§ **Try it**
Could you copy each line of the entries that contains "waterway"?

Data records
Segment Open
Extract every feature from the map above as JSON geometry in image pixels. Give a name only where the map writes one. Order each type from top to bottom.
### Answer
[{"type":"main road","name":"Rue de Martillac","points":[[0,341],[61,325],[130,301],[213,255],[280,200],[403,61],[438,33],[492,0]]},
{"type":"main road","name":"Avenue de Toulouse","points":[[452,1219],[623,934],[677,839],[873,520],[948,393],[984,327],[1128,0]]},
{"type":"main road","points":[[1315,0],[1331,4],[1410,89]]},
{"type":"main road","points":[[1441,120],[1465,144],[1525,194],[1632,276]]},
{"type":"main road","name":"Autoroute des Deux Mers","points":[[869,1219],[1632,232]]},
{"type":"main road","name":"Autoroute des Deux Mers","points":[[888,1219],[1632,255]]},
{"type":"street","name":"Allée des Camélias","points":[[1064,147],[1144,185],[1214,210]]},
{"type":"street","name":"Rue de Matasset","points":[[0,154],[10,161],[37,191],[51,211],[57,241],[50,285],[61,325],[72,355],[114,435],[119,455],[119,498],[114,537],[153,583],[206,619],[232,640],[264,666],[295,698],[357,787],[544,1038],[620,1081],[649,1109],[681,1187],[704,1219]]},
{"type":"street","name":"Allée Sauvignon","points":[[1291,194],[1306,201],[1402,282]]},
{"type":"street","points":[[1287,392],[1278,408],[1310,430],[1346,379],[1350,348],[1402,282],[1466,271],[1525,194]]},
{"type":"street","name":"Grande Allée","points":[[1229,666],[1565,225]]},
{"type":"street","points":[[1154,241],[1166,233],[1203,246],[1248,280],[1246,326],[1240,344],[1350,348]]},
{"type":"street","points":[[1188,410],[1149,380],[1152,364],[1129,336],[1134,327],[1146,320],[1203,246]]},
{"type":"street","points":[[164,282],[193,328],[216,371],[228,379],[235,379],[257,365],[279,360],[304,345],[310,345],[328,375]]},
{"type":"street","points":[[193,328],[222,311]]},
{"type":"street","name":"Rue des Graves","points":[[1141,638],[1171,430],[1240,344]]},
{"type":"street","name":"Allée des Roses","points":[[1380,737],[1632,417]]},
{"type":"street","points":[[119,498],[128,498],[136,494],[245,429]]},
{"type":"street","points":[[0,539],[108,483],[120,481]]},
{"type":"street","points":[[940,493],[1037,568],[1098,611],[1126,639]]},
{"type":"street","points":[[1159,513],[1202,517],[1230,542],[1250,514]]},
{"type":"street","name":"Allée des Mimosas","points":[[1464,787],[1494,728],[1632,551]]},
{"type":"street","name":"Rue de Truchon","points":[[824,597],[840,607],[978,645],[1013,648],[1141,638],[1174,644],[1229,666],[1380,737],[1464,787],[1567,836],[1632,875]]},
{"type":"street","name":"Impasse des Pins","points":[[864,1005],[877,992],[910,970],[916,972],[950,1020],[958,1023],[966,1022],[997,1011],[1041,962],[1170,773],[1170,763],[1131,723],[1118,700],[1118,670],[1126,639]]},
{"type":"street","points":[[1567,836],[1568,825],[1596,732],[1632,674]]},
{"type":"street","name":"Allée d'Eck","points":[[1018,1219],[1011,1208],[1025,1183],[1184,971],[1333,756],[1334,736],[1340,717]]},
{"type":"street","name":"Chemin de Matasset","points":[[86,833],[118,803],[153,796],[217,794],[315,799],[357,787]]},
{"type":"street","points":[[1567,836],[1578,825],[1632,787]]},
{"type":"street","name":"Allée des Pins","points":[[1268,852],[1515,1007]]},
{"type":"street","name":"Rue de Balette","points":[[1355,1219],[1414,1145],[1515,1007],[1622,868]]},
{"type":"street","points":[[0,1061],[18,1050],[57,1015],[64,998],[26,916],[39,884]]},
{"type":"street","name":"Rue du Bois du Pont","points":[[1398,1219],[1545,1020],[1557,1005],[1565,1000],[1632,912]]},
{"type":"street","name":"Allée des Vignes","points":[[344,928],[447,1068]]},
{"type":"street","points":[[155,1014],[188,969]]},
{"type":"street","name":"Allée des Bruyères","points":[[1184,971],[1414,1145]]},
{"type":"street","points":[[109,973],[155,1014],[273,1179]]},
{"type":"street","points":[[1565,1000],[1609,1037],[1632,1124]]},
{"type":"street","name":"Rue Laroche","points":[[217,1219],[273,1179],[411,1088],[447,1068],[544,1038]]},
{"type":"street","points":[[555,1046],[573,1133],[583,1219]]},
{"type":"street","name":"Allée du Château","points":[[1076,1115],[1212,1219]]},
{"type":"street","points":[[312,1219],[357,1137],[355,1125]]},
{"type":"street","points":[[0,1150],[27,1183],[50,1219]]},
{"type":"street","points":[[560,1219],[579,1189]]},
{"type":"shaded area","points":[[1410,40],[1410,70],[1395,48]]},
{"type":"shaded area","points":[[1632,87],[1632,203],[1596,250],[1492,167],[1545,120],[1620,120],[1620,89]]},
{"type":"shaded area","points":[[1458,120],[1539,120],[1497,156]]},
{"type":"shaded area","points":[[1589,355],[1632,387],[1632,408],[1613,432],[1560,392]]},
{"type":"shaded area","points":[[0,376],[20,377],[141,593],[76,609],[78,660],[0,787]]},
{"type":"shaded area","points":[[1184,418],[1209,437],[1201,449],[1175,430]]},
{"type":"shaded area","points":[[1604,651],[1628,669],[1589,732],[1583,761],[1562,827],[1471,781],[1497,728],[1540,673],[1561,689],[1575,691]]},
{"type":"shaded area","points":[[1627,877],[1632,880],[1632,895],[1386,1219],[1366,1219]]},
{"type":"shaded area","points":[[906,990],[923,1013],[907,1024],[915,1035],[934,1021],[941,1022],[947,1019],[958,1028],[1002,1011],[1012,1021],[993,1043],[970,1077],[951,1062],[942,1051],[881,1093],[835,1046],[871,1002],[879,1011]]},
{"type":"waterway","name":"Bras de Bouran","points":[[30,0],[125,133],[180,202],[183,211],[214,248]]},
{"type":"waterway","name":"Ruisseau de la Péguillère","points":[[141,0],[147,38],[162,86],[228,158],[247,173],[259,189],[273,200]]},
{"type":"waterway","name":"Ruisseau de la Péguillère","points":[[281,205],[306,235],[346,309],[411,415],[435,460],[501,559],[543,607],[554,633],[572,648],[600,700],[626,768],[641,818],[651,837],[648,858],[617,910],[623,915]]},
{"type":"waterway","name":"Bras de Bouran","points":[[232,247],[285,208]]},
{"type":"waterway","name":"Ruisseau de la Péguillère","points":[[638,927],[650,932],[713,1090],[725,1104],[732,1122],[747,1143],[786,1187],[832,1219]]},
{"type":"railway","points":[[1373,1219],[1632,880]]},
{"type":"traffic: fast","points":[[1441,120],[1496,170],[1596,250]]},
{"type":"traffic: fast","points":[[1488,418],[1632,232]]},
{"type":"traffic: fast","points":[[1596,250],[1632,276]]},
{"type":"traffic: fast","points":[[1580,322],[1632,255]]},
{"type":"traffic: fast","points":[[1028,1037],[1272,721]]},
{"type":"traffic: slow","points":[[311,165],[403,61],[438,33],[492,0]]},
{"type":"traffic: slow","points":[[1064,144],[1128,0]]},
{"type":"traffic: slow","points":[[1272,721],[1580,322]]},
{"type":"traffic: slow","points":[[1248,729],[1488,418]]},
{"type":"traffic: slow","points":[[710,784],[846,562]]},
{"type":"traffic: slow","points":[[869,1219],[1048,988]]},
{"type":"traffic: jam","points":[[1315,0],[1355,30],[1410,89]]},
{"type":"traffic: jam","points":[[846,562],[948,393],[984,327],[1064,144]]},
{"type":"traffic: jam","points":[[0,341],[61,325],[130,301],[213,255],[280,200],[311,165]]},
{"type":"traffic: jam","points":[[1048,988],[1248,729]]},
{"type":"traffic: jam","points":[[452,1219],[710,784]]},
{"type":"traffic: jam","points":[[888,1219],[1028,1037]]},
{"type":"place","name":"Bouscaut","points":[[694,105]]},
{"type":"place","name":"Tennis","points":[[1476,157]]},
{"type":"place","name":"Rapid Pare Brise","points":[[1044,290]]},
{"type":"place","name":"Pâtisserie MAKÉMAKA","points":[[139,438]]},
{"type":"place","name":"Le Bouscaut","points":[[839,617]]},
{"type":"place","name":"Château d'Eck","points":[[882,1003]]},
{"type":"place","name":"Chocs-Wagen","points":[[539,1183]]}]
Segment Closed
§ **Exercise answer**
{"type":"waterway","name":"Bras de Bouran","points":[[30,0],[125,133],[180,202],[183,211],[214,248]]},
{"type":"waterway","name":"Ruisseau de la Péguillère","points":[[141,0],[147,38],[162,86],[228,158],[247,173],[259,189],[273,200]]},
{"type":"waterway","name":"Ruisseau de la Péguillère","points":[[281,205],[306,235],[346,309],[411,415],[435,460],[501,559],[543,607],[554,633],[572,648],[600,700],[626,768],[641,818],[651,837],[648,858],[617,910],[623,915]]},
{"type":"waterway","name":"Bras de Bouran","points":[[232,247],[285,208]]},
{"type":"waterway","name":"Ruisseau de la Péguillère","points":[[638,927],[650,932],[713,1090],[725,1104],[732,1122],[747,1143],[786,1187],[832,1219]]},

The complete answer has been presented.